Bad Boy mogul tried to defuse tension between G-Unit and Czar Entertainment.
The beef between James "Jimmy Henchman" Rosemond and 50 Cent's G-Unit crew could have been squashed if both parties would've listened to Diddy, a prosecution witness revealed in Manhattan Federal Court Wednesday (Feb. 12).
Rosemond is on trial for ordering the murder of G-Unit associate Lowell Fletcher. On the stand yesterday, the 40-year-old's former cocaine runner, Khalil Abdullah, detailed a secret meeting between the Czar Entertainment founder and 50. Abdullah and Fif's manager, Chris Lighty — who died of an apparent suicide in 2012 — were on hand for what turned into another heated run-in between the opposing sides.

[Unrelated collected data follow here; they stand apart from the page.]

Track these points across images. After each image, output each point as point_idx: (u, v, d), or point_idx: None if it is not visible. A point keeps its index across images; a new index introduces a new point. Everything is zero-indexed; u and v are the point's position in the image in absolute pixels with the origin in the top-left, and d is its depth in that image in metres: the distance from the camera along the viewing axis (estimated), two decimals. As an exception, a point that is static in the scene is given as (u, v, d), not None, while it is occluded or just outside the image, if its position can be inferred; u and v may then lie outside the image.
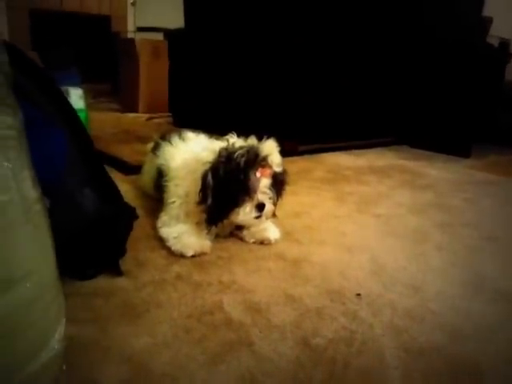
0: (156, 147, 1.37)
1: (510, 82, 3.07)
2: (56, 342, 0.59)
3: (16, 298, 0.52)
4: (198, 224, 1.13)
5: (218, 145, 1.12)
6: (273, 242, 1.18)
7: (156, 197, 1.32)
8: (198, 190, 1.07)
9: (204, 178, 1.06)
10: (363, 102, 2.63)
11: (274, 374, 0.71)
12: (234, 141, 1.11)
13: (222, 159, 1.06)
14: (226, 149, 1.08)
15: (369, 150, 2.56)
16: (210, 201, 1.06)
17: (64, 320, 0.62)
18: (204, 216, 1.10)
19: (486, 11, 3.01)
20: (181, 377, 0.69)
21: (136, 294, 0.90)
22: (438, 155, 2.54)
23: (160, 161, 1.28)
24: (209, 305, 0.88)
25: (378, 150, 2.60)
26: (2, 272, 0.50)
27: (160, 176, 1.25)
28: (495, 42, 2.94)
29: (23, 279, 0.53)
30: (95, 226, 0.93)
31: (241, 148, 1.07)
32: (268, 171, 1.08)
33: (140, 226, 1.11)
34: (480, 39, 2.65)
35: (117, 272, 0.96)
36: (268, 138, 1.11)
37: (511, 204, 1.74)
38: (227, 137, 1.14)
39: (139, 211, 1.07)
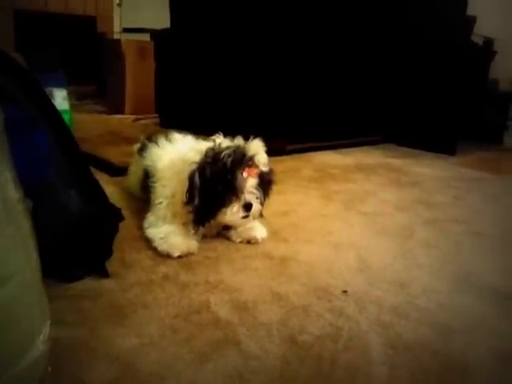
0: (142, 148, 1.37)
1: (494, 79, 3.12)
2: (41, 343, 0.58)
3: (3, 297, 0.51)
4: (184, 224, 1.13)
5: (204, 145, 1.12)
6: (260, 241, 1.18)
7: (142, 198, 1.32)
8: (185, 190, 1.07)
9: (191, 178, 1.06)
10: (350, 101, 2.65)
11: (261, 372, 0.71)
12: (221, 141, 1.11)
13: (209, 159, 1.06)
14: (212, 149, 1.08)
15: (356, 149, 2.58)
16: (196, 201, 1.06)
17: (48, 321, 0.61)
18: (191, 216, 1.10)
19: (470, 10, 3.05)
20: (168, 376, 0.69)
21: (123, 295, 0.90)
22: (425, 153, 2.56)
23: (147, 162, 1.28)
24: (196, 304, 0.88)
25: (366, 148, 2.62)
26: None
27: (147, 177, 1.25)
28: (479, 41, 2.98)
29: (9, 277, 0.53)
30: (81, 227, 0.93)
31: (227, 148, 1.07)
32: (254, 171, 1.08)
33: (126, 227, 1.10)
34: (464, 38, 2.67)
35: (103, 273, 0.95)
36: (254, 137, 1.12)
37: (497, 200, 1.77)
38: (214, 137, 1.14)
39: (125, 212, 1.07)
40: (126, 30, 3.93)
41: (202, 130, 1.71)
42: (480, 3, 3.03)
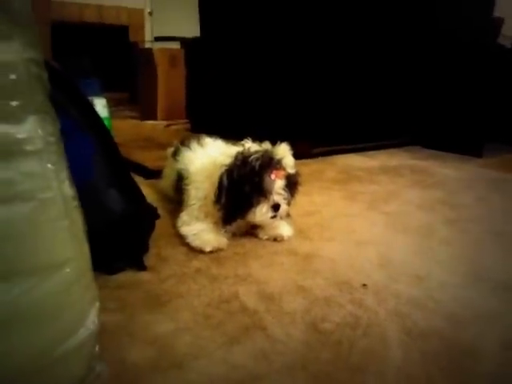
0: (176, 152, 1.46)
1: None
2: (91, 323, 0.67)
3: (59, 281, 0.60)
4: (216, 223, 1.21)
5: (234, 149, 1.20)
6: (285, 238, 1.25)
7: (175, 199, 1.41)
8: (215, 190, 1.15)
9: (220, 179, 1.14)
10: (376, 103, 2.69)
11: (284, 354, 0.78)
12: (250, 145, 1.19)
13: (238, 162, 1.14)
14: (241, 153, 1.16)
15: (381, 151, 2.61)
16: (223, 200, 1.14)
17: (97, 303, 0.70)
18: (220, 215, 1.18)
19: (498, 12, 3.04)
20: (201, 356, 0.76)
21: (159, 286, 0.98)
22: (451, 155, 2.57)
23: (180, 165, 1.36)
24: (226, 295, 0.96)
25: (391, 150, 2.65)
26: (48, 258, 0.58)
27: (180, 179, 1.34)
28: (508, 42, 2.97)
29: (64, 265, 0.61)
30: (121, 224, 1.02)
31: (256, 152, 1.15)
32: (282, 173, 1.16)
33: (161, 225, 1.19)
34: (491, 40, 2.68)
35: (141, 266, 1.04)
36: (281, 142, 1.19)
37: (521, 201, 1.78)
38: (243, 142, 1.22)
39: (160, 212, 1.15)
40: (157, 39, 4.07)
41: (231, 134, 1.80)
42: (508, 4, 3.02)
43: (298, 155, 1.25)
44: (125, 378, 0.71)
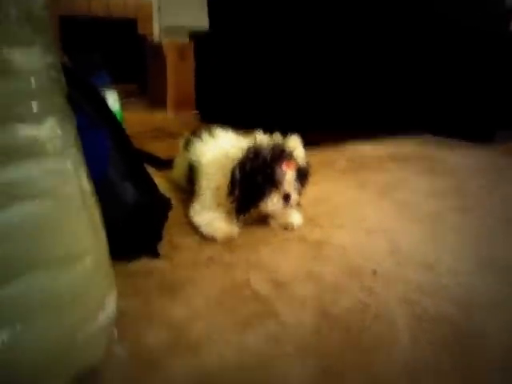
0: (187, 143, 1.48)
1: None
2: (110, 308, 0.70)
3: (80, 271, 0.63)
4: (228, 213, 1.23)
5: (245, 142, 1.22)
6: (295, 227, 1.27)
7: (187, 189, 1.43)
8: (228, 183, 1.18)
9: (232, 172, 1.17)
10: (385, 91, 2.68)
11: (296, 337, 0.80)
12: (261, 138, 1.21)
13: (250, 155, 1.17)
14: (253, 146, 1.19)
15: (391, 139, 2.61)
16: (237, 192, 1.16)
17: (115, 291, 0.73)
18: (233, 207, 1.21)
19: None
20: (215, 339, 0.79)
21: (172, 273, 1.01)
22: (461, 142, 2.56)
23: (191, 156, 1.39)
24: (238, 282, 0.99)
25: (401, 138, 2.65)
26: (69, 250, 0.61)
27: (191, 170, 1.36)
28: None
29: (84, 255, 0.64)
30: (135, 214, 1.05)
31: (267, 145, 1.17)
32: (293, 164, 1.18)
33: (174, 214, 1.22)
34: (503, 27, 2.65)
35: (155, 254, 1.07)
36: (292, 133, 1.22)
37: (532, 187, 1.78)
38: (254, 134, 1.24)
39: (172, 201, 1.18)
40: (166, 32, 4.07)
41: (240, 124, 1.81)
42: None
43: (307, 144, 1.27)
44: (142, 360, 0.74)
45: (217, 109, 2.86)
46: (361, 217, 1.39)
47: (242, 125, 1.86)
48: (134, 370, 0.72)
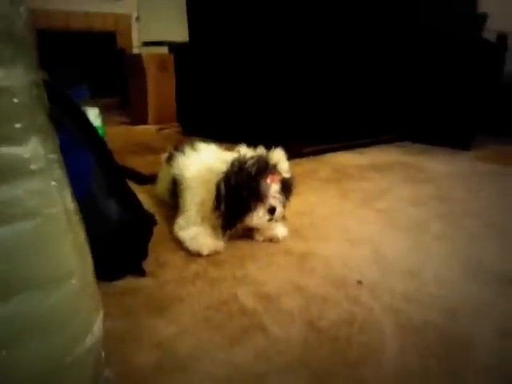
0: (170, 158, 1.48)
1: (509, 73, 3.14)
2: (97, 330, 0.69)
3: (65, 293, 0.62)
4: (213, 227, 1.23)
5: (229, 156, 1.23)
6: (281, 239, 1.28)
7: (171, 203, 1.43)
8: (213, 198, 1.18)
9: (217, 187, 1.17)
10: (364, 101, 2.72)
11: (284, 352, 0.81)
12: (245, 151, 1.21)
13: (235, 169, 1.17)
14: (237, 160, 1.19)
15: (372, 148, 2.65)
16: (223, 207, 1.16)
17: (102, 312, 0.72)
18: (219, 222, 1.20)
19: (484, 7, 3.09)
20: (203, 357, 0.79)
21: (159, 291, 1.01)
22: (440, 149, 2.61)
23: (175, 171, 1.39)
24: (225, 297, 0.98)
25: (381, 147, 2.69)
26: (54, 271, 0.60)
27: (175, 184, 1.36)
28: (493, 36, 3.01)
29: (70, 277, 0.63)
30: (120, 232, 1.04)
31: (251, 158, 1.18)
32: (277, 177, 1.19)
33: (158, 230, 1.21)
34: (475, 35, 2.72)
35: (141, 272, 1.07)
36: (276, 147, 1.22)
37: (511, 192, 1.82)
38: (238, 148, 1.24)
39: (157, 217, 1.18)
40: (145, 44, 4.08)
41: (222, 137, 1.82)
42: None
43: (290, 155, 1.28)
44: (131, 382, 0.73)
45: (199, 122, 2.87)
46: (344, 227, 1.40)
47: (224, 138, 1.87)
48: (122, 392, 0.72)
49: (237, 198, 1.15)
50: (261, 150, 1.22)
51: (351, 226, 1.42)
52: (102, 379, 0.70)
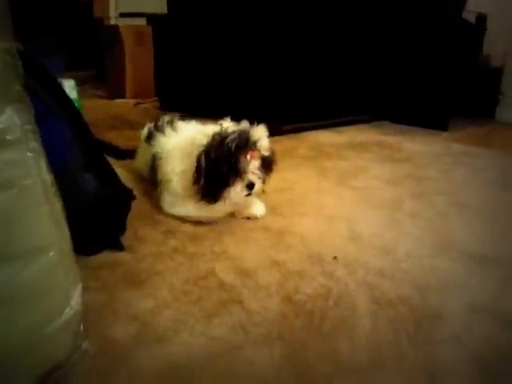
0: (150, 137, 1.45)
1: (486, 55, 3.18)
2: (75, 303, 0.69)
3: (43, 265, 0.62)
4: (195, 194, 1.22)
5: (211, 129, 1.21)
6: (258, 217, 1.28)
7: (150, 179, 1.42)
8: (193, 170, 1.17)
9: (198, 160, 1.16)
10: (344, 80, 2.72)
11: (261, 324, 0.82)
12: (227, 125, 1.20)
13: (215, 143, 1.16)
14: (219, 133, 1.18)
15: (350, 127, 2.66)
16: (202, 181, 1.16)
17: (80, 285, 0.72)
18: (198, 195, 1.20)
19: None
20: (181, 330, 0.80)
21: (137, 265, 1.01)
22: (418, 129, 2.65)
23: (156, 149, 1.36)
24: (203, 271, 0.99)
25: (360, 126, 2.70)
26: (31, 242, 0.60)
27: (155, 160, 1.34)
28: (473, 17, 3.04)
29: (47, 249, 0.63)
30: (97, 206, 1.03)
31: (233, 133, 1.17)
32: (257, 154, 1.19)
33: (137, 205, 1.20)
34: (455, 16, 2.73)
35: (119, 247, 1.06)
36: (258, 123, 1.21)
37: (483, 173, 1.86)
38: (221, 121, 1.23)
39: (135, 192, 1.17)
40: (123, 15, 3.97)
41: (201, 112, 1.80)
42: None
43: (270, 133, 1.28)
44: (109, 354, 0.74)
45: (177, 97, 2.83)
46: (322, 204, 1.42)
47: (203, 113, 1.85)
48: (101, 364, 0.72)
49: (216, 172, 1.15)
50: (244, 125, 1.21)
51: (328, 203, 1.44)
52: (80, 351, 0.71)
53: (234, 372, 0.72)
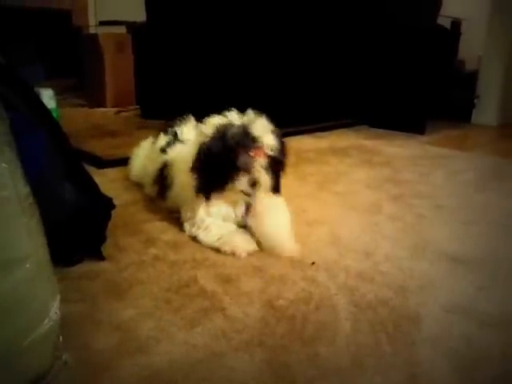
0: (167, 145, 1.43)
1: (461, 59, 3.25)
2: (54, 314, 0.69)
3: (19, 277, 0.62)
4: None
5: (217, 120, 1.18)
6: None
7: (150, 190, 1.43)
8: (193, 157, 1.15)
9: (199, 149, 1.14)
10: (324, 85, 2.75)
11: (243, 331, 0.83)
12: (232, 117, 1.17)
13: (216, 136, 1.13)
14: (222, 126, 1.14)
15: (331, 132, 2.69)
16: (199, 172, 1.14)
17: (58, 296, 0.72)
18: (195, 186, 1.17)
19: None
20: (163, 338, 0.80)
21: (119, 275, 1.01)
22: (396, 134, 2.69)
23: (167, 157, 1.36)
24: (185, 279, 0.99)
25: (340, 131, 2.73)
26: (7, 255, 0.60)
27: (164, 170, 1.34)
28: (447, 22, 3.10)
29: (24, 261, 0.63)
30: (76, 215, 1.03)
31: (235, 127, 1.13)
32: (261, 151, 1.13)
33: (117, 214, 1.20)
34: (430, 22, 2.78)
35: (99, 257, 1.06)
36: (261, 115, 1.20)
37: (459, 175, 1.90)
38: (226, 113, 1.20)
39: (115, 201, 1.17)
40: (102, 23, 3.95)
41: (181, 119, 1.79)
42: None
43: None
44: (92, 364, 0.74)
45: (158, 104, 2.82)
46: (302, 209, 1.43)
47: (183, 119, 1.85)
48: (82, 376, 0.72)
49: (214, 166, 1.12)
50: (249, 117, 1.18)
51: (309, 207, 1.45)
52: (60, 363, 0.70)
53: (215, 378, 0.72)
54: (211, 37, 2.41)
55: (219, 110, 1.26)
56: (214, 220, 1.19)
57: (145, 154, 1.56)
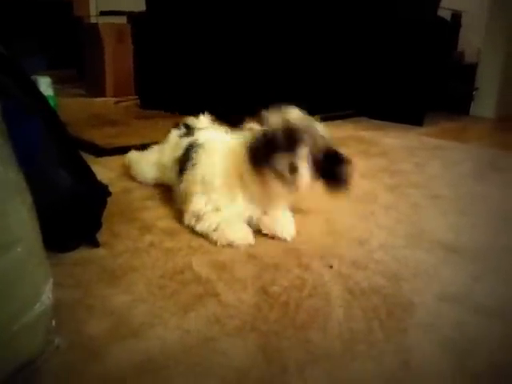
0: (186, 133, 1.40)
1: (460, 51, 3.24)
2: (46, 298, 0.69)
3: (11, 260, 0.62)
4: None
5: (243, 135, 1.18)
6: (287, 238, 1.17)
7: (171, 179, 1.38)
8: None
9: (253, 140, 1.11)
10: (323, 76, 2.74)
11: (236, 317, 0.83)
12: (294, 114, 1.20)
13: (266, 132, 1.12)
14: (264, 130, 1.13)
15: (329, 123, 2.67)
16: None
17: (51, 280, 0.72)
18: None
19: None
20: (157, 324, 0.80)
21: (113, 261, 1.01)
22: (394, 125, 2.68)
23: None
24: (179, 266, 1.00)
25: (338, 122, 2.73)
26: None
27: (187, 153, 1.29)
28: (447, 14, 3.08)
29: (15, 244, 0.63)
30: (71, 202, 1.03)
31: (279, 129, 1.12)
32: (312, 148, 1.14)
33: (113, 202, 1.20)
34: (431, 14, 2.77)
35: (94, 243, 1.06)
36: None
37: (456, 166, 1.90)
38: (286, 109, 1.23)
39: (112, 189, 1.16)
40: (103, 13, 3.93)
41: (181, 110, 1.80)
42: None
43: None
44: (84, 349, 0.74)
45: (157, 95, 2.82)
46: (299, 199, 1.43)
47: (183, 111, 1.86)
48: (74, 360, 0.72)
49: (271, 139, 1.09)
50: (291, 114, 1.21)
51: (304, 197, 1.45)
52: (52, 347, 0.71)
53: (208, 363, 0.73)
54: (211, 27, 2.40)
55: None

According to Abdullah, the Violator Management founder attacked Rosemond. "Chris ended up mushing Rosemond in the face," he said. "Puff jumped in between them and broke it up."
The peace-making gesture eventually gave way to yet another boiling point in 2007, when G-Unit member Tony Yayo allegedly roughed up Rosemond's teen son. Reportedly, Rosemond told Abdullah to have Lighty shot in the leg as retaliation for Yayo slapping the boy, but the plan never came into fruition.
Rosemond later hired a gunman to kill Fletcher, Abdullah asserted, referencing a conversation he had with the convicted drug kingpin. Prosecutors allege that Fletcher was low on the G-Unit totem pole and therefore an easier target. His shooting death added another bloody chapter to a clash that started over Rosemond's old client Game's feud with his onetime G-Unit colleagues.
Fletcher was gunned down on a Bronx street corner in 2009. He was lured to the location by Brian "Slim" McLeod, who was hired by Rosemond and previously served jail time with Fletcher. Another accomplice, Derrick Grant, pulled the trigger. "Slim's man came out of nowhere and clapped the dude up," Abdullah, who wasn't physically on hand at the murder scene, said.
Grant and McLeod were paid with a $30,000 brick of cocaine for their help, and according to Abdullah, Rosemond was in Miami at the time of the murder.
During Wednesday's cross examination, Rosemond's attorney, Bruce Maffeo, attempted to poke holes in Abdullah's credibility. In court earlier in the week, Maffeo warned jurors about prosecution witnesses potentially lying on the stand in return for leniency.
Abdullah, is serving eight years for his roll in the multi-million dollar drug trafficking case that put Rosemond behind bars for life. He could walk from custody sooner for testifying against his former boss.